15. Ten aanzien van hetgeen [appellant] als tweede ten grondslag legt aan zijn beroep op het verzaken van haar schadebeperkingsplicht door Essent, overweegt het hof als volgt. Indien en voor zover de door [appellant] bedoelde verdachten eveneens jegens Essent verplicht zijn tot vergoeding van de door Essent als gevolg van het illegale stroomverbruik in het onderhavige pand geleden schade, zijn [appellant] en deze verdachte(n) ingevolge het bepaalde in art. 6:102 lid 1 BW hoofdelijk verbonden. Krachtens deze bepaling is Essent derhalve gerechtigd om van [appellant] vergoeding te vorderen van het volledige bedrag van de door haar geleden schade, zodat voor de door [appellant] gestelde schadebeperkingsplicht van Essent geen plaats is.
16. Ook in dit opzicht faalt grief VIII derhalve.

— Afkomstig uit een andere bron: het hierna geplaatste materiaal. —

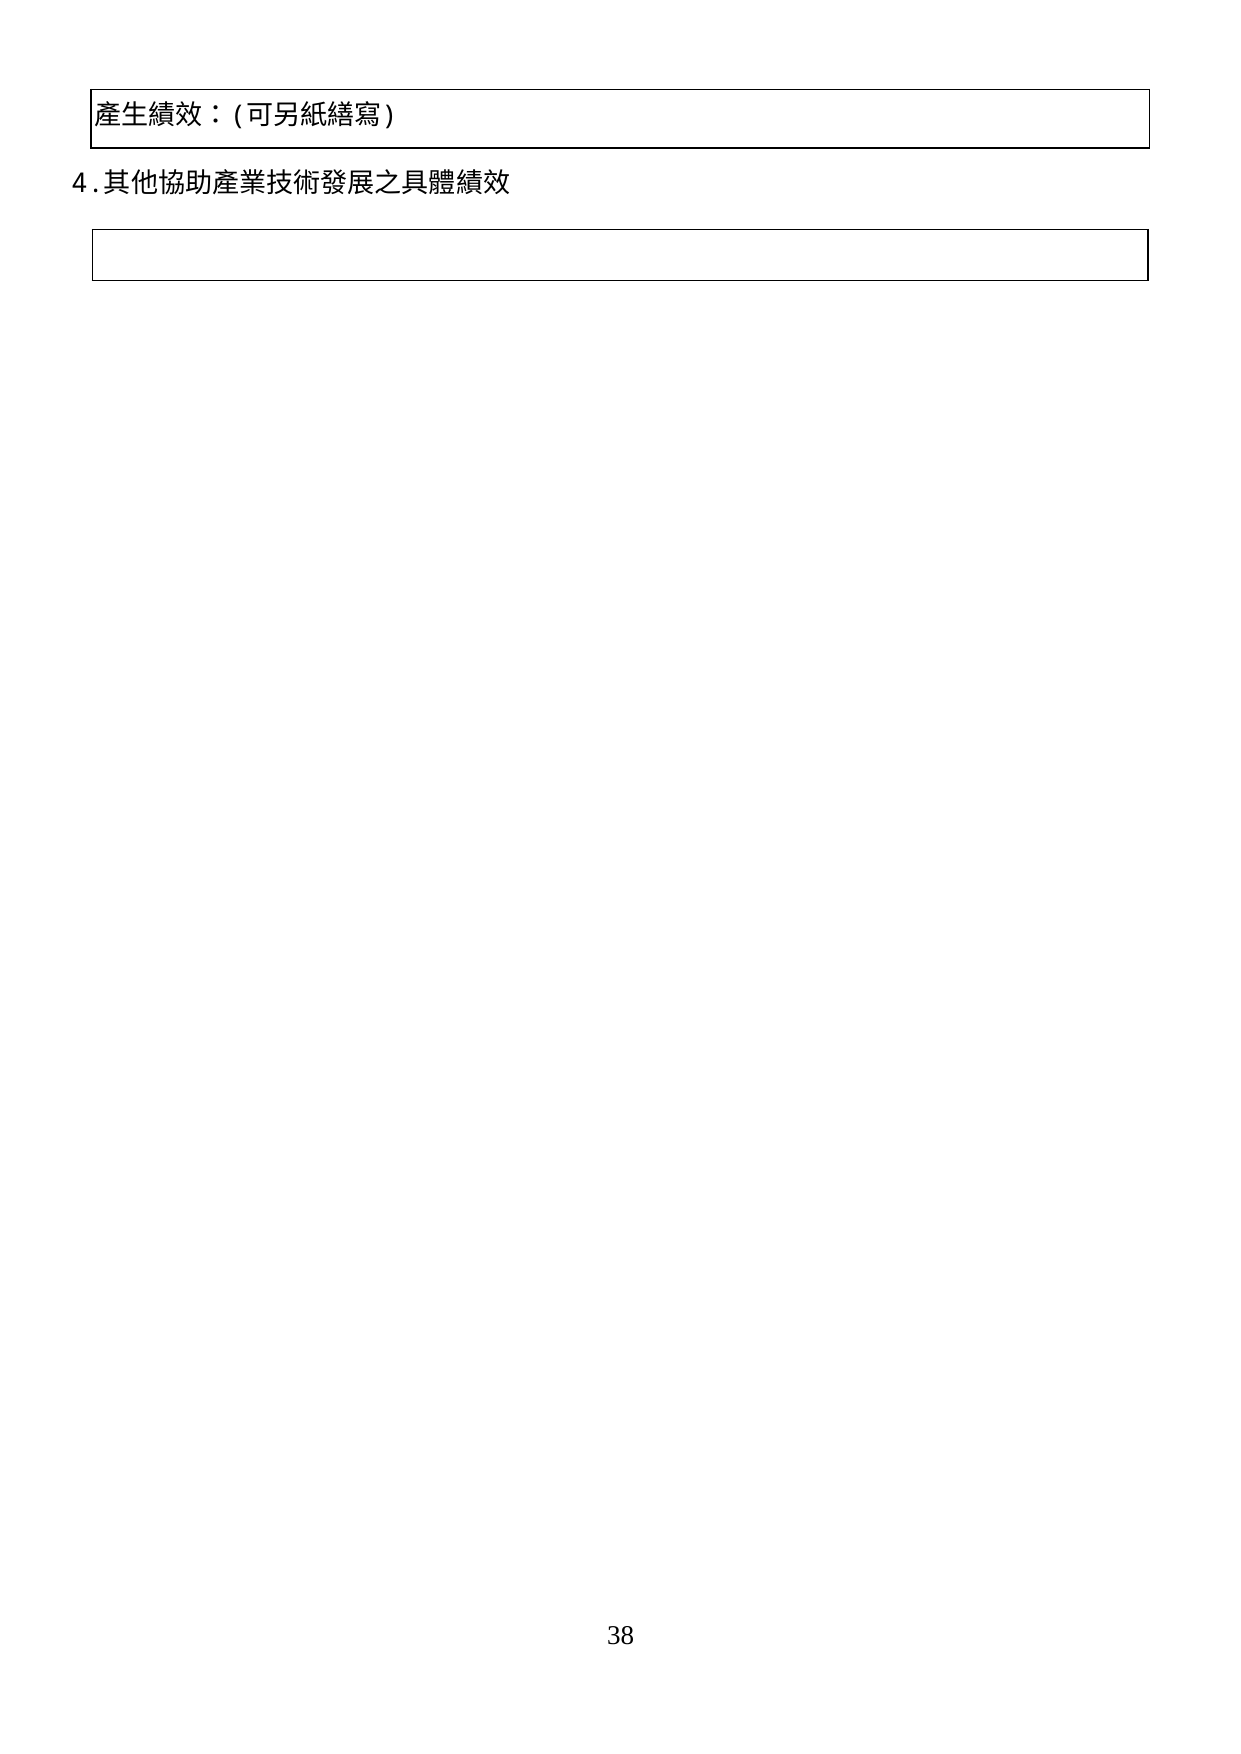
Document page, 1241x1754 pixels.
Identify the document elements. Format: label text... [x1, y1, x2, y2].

17. Aan het in algemene termen vervatte bewijsaanbod van [appellant], in hoger beroep gedaan, gaat het hof voorbij, nu dat aanbod niet ter zake dienend is.
De slotsom
18. De vonnissen waarvan beroep dienen te worden bekrachtigd met veroordeling van [appellant] als de in het ongelijk te stellen partij in de kosten van het geding in hoger beroep (4 punten in tarief IV).
De beslissing
Het gerechtshof:
bekrachtigt de vonnissen d.d. 15 maart 2006 en 22 november 2006 waarvan beroep;
veroordeelt [appellant] in de kosten van het geding in hoger beroep en begroot die aan de zijde van Essent tot aan deze uitspraak op € 2.930,- aan verschotten en € 6.524,- aan salaris voor de procureur;
verklaart de kostenveroordeling uitvoerbaar bij voorraad.
Aldus gewezen door mrs. Streppel, voorzitter, Janse en Wiggers-Rust, raden,
en uitgesproken door de rolraadsheer ter openbare terechtzitting van dit hof van woensdag 23 juli 2008 in bijzijn van de griffier.